Consequences of Termination
51. The following clauses survive the termination and expiry of this Agreement: clause 29, 30, 31, 32, 33, 34, 35, 36, 37, 38, 39, 42, 43, 53.1, 56, 57, 59, 60 and 62.
52. On termination by either party you shall immediately cease to use the Member Logos and return or destroy all membership certificates
Suspension of Products
53. Without prejudice to any other right or remedy that we may have, if you fail to pay the Fees or expenses on the due date, we may:
53.1. Claim interest on the overdue amount from the due date up to the date of actual payment, after as well as before judgment, at the rate of 15 per cent per annum. Such interest will accrue on a daily basis, will be compounded quarterly and will be payable by you; and
53.2. Suspend the provision of all Products until payment has been made in full.
54. No claims can be made by either party for failures or omissions which could be considered as a breach of this Agreement where the cause of the failure or omission is reasonably beyond the control of either party.
55. This Agreement shall not be assigned in whole or part unless an assignment is agreed by the parties in writing.
Nature of agreement
56. Each party is an independent contractor and nothing in this Agreement shall create, or be deemed to create, a partnership, joint venture or relationship of principal and agent or employer and employee between the parties.
57. A person (a “third party”) who is not a party to this Agreement has no right to enforce any term of this Agreement notwithstanding that any such term may purport to confer or may be construed as conferring a benefit on such third party.
Non-solicitation of personnel
58. Each party undertakes that during the term of this Agreement and until 12 months after the end of the term it shall not directly, indirectly, alone or jointly, and whether as principal or agent, solicit or entice away or endeavour to solicit or entice away any director or employee of the other party without first gaining the prior approval of the other party.

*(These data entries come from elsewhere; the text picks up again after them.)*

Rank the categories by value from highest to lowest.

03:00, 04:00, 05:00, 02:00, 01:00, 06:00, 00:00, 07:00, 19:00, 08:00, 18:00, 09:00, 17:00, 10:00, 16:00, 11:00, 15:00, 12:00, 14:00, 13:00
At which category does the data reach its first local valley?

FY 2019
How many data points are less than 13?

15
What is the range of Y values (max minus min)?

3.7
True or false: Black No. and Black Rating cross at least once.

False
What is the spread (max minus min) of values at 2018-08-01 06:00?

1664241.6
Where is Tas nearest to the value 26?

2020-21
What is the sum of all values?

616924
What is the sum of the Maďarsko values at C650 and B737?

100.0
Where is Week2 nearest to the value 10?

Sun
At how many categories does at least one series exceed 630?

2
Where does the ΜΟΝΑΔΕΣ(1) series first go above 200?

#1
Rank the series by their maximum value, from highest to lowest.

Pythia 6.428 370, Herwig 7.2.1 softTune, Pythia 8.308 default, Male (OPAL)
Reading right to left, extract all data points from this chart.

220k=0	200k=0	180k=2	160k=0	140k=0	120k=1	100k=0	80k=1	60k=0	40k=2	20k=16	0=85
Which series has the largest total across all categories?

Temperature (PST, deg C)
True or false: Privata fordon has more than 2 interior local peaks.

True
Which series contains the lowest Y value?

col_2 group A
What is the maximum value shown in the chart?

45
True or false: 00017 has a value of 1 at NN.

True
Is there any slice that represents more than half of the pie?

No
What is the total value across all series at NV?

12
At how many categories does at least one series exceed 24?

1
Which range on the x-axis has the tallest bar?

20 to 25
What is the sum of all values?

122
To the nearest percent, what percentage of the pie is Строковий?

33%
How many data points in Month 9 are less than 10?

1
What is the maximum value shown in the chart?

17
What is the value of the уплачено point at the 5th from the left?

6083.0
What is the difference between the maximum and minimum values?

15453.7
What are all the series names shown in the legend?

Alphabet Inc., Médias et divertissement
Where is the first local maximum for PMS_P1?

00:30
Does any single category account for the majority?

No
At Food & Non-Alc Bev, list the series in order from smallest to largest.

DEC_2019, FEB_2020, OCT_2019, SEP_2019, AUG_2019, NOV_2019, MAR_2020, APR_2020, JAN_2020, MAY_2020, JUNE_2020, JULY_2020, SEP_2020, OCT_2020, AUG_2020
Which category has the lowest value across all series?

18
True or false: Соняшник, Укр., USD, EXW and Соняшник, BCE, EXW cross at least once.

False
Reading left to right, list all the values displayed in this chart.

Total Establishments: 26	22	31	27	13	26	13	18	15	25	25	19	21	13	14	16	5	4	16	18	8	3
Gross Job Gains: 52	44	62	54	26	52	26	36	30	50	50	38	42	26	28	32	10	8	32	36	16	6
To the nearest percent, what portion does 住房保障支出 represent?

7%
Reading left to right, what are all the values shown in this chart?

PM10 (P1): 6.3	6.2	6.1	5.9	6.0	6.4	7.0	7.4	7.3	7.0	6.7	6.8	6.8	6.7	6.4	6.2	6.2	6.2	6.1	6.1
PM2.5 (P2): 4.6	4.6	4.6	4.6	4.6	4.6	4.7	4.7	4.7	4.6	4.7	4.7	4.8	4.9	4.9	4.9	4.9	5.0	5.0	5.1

59. Each Party hereby warrants that it has not, and undertakes that it will not, make or cause to be made any offer, promise, gift, payment, commission, consideration or benefit of any kind, directly or indirectly, which could be construed as an illegal or corrupt practice, as an inducement or award to any person in relation to or arising from this Agreement.
60. The failure on the part of any party to exercise or enforce any right conferred by this Agreement will not be deemed to be a waiver of any such right nor operate so as to bar the exercise or enforcement thereof of any other right on any later occasion. The invalidity or unenforceability for any reason of any part of this Agreement will not prejudice or affect the validity or enforceability of the remainder.
61. In the event that any term, condition, provision or clause of this Agreement shall be nullified or made void by any statute, regulation or order or by the decision or order of any Court having jurisdiction, the remaining terms conditions and provisions shall remain in full force and effect.
62. No amendment to this Agreement shall be effective unless agreed in writing by both parties.
Law and Jurisdiction
63. This Agreement shall be governed by and construed in accordance with the laws of England and Wales and the parties submit to the exclusive jurisdiction of the Courts of England and Wales.